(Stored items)
--- START ---

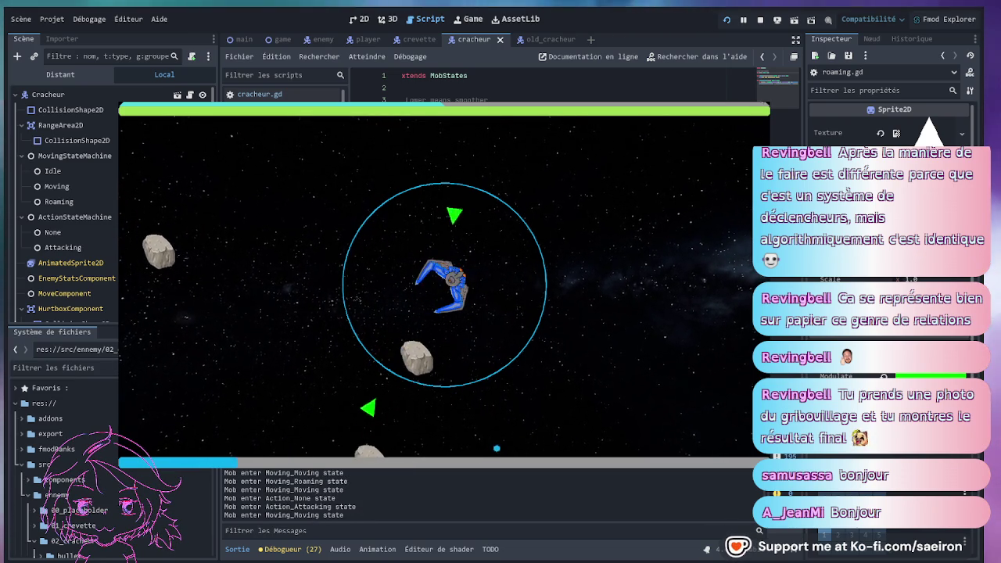
key(F8)
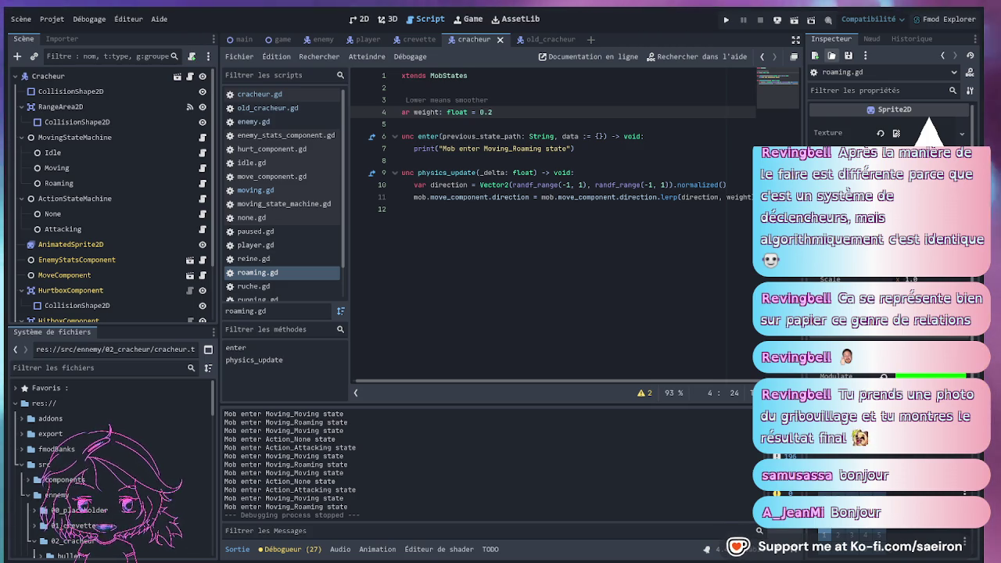
click(530, 256)
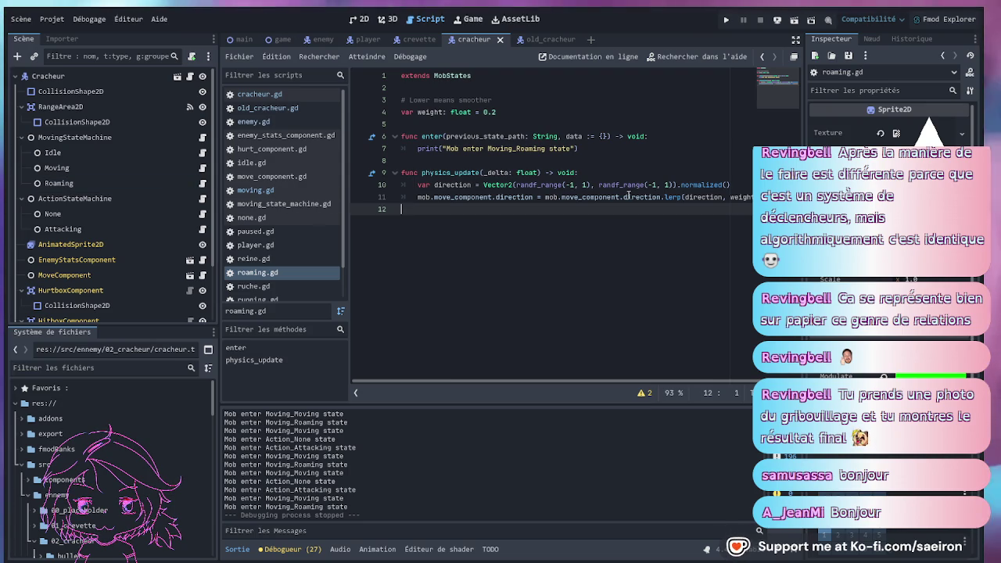
Duplicate the weight export line into a new direction_coord export with default 1.0.
drag(350, 193, 313, 193)
click(368, 113)
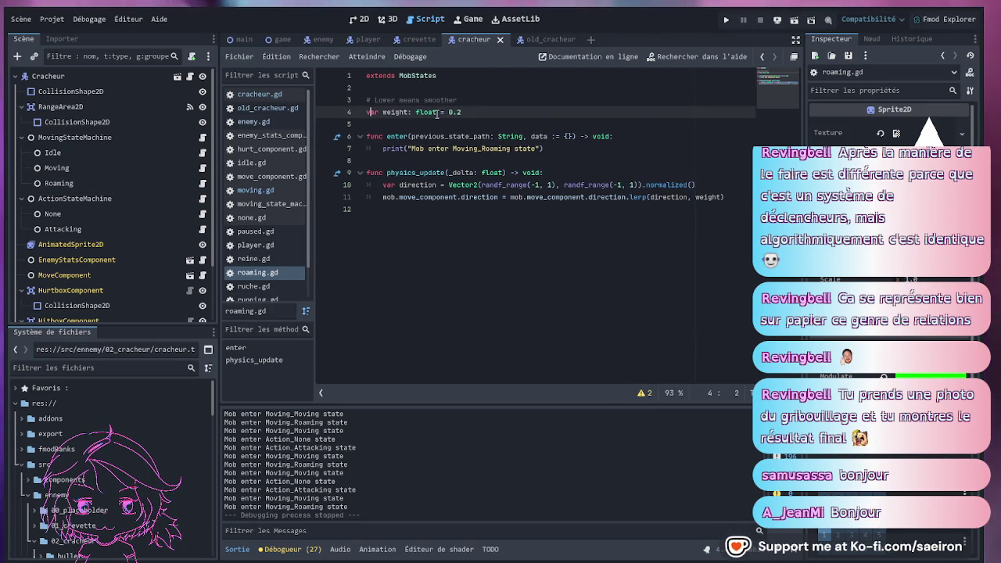
text(@export)
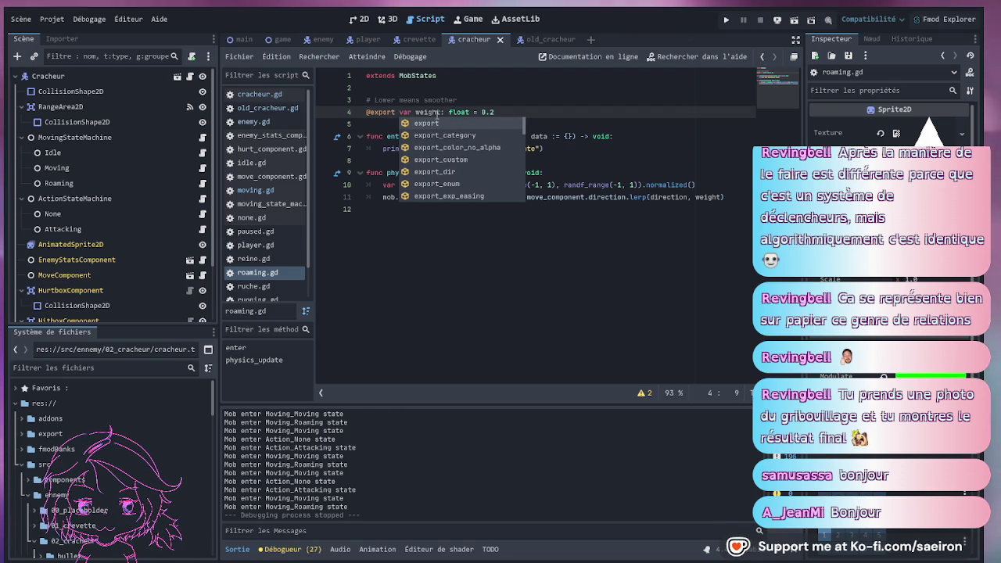
click(497, 113)
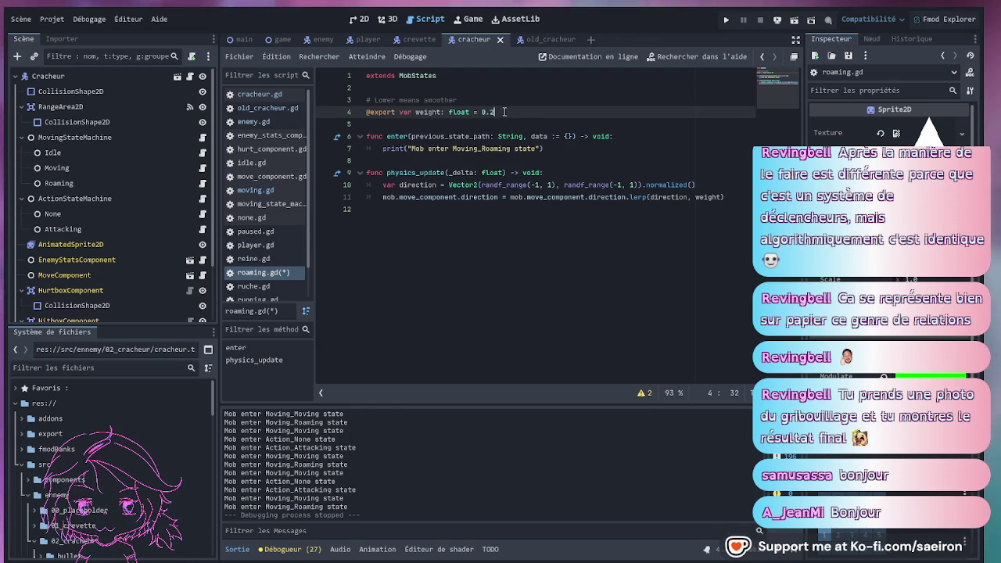
key(ctrl+shift+d)
double_click(418, 123)
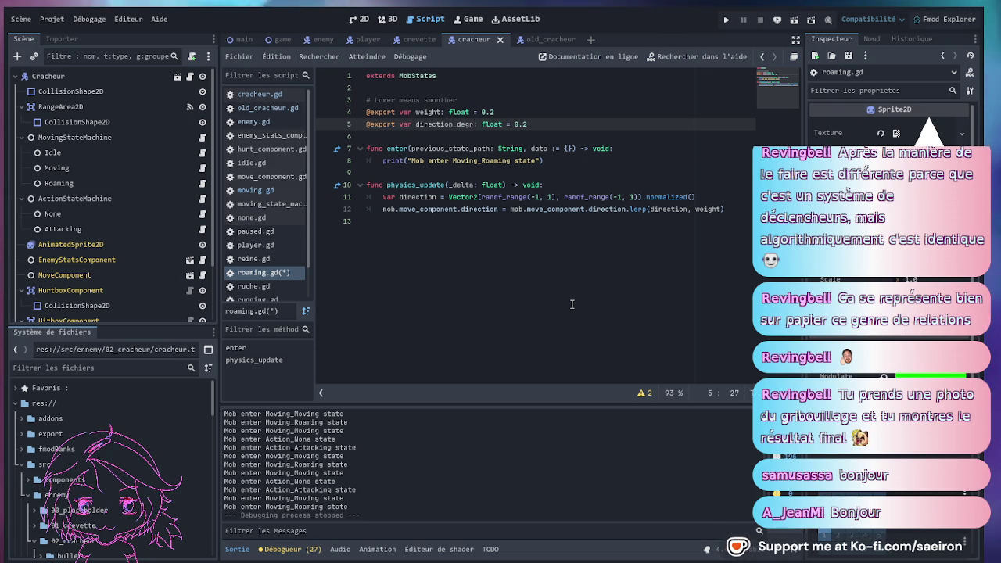
key(BackSpace)
key(BackSpace)
key(BackSpace)
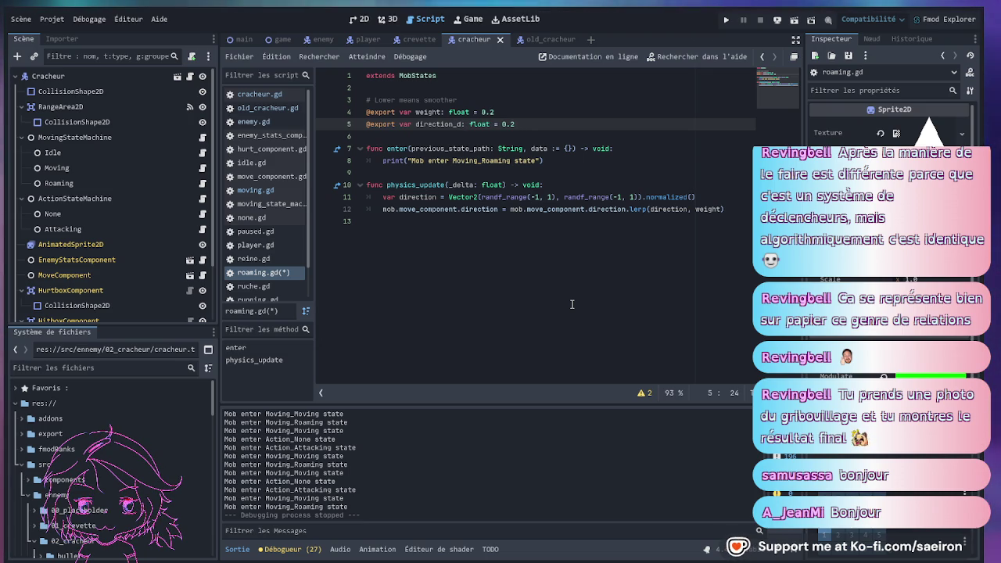
text(vect)
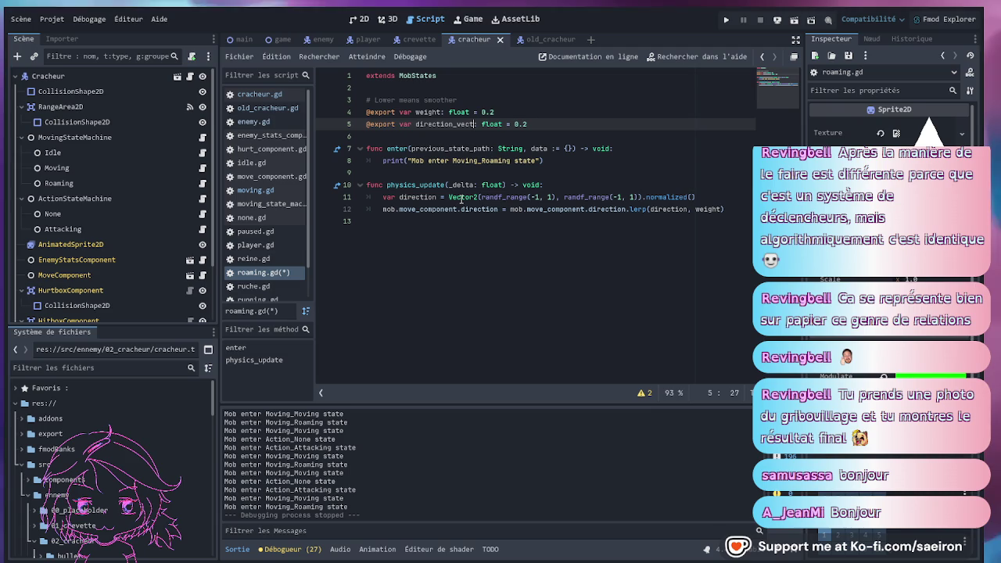
key(BackSpace)
text(oord)
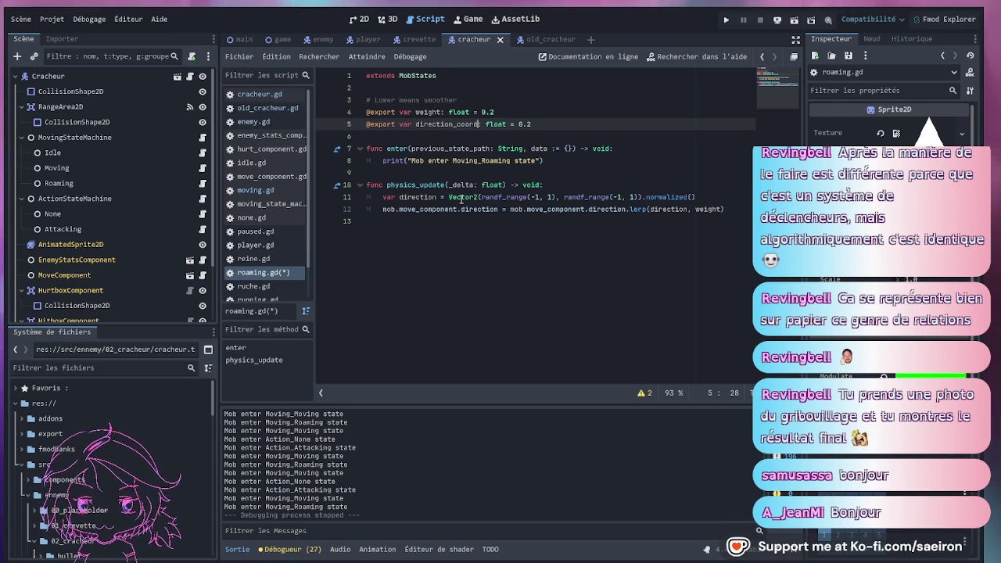
click(545, 123)
key(BackSpace)
key(BackSpace)
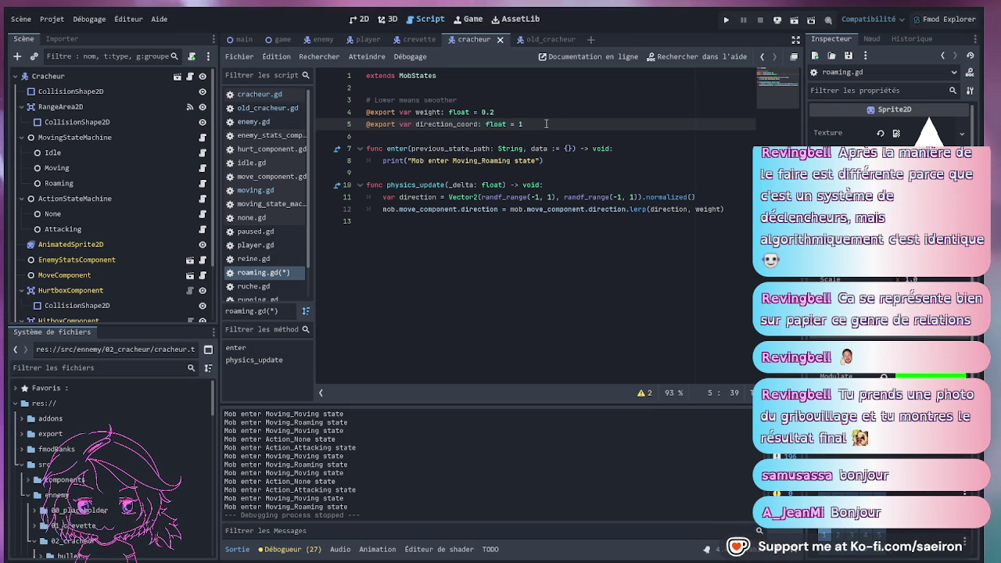
Use randf_range(-direction_coord, direction_coord) on both axes and save roaming.gd.
double_click(427, 126)
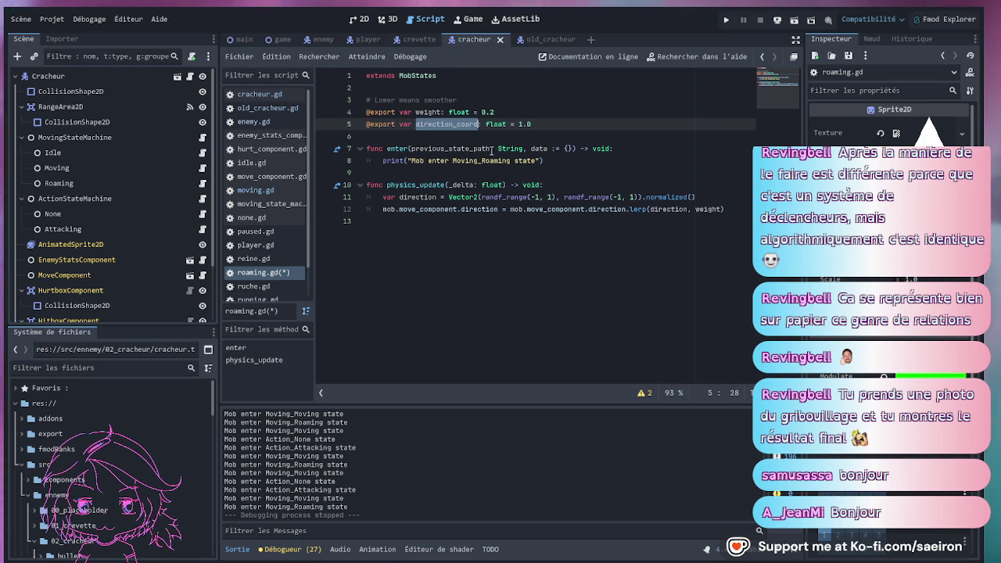
click(539, 197)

--- END ---

[Task objective]:
For this exercise, copy every line of the data that holds "export".

[Response]:
Duplicate the weight export line into a new direction_coord export with default 1.0.
text(@export)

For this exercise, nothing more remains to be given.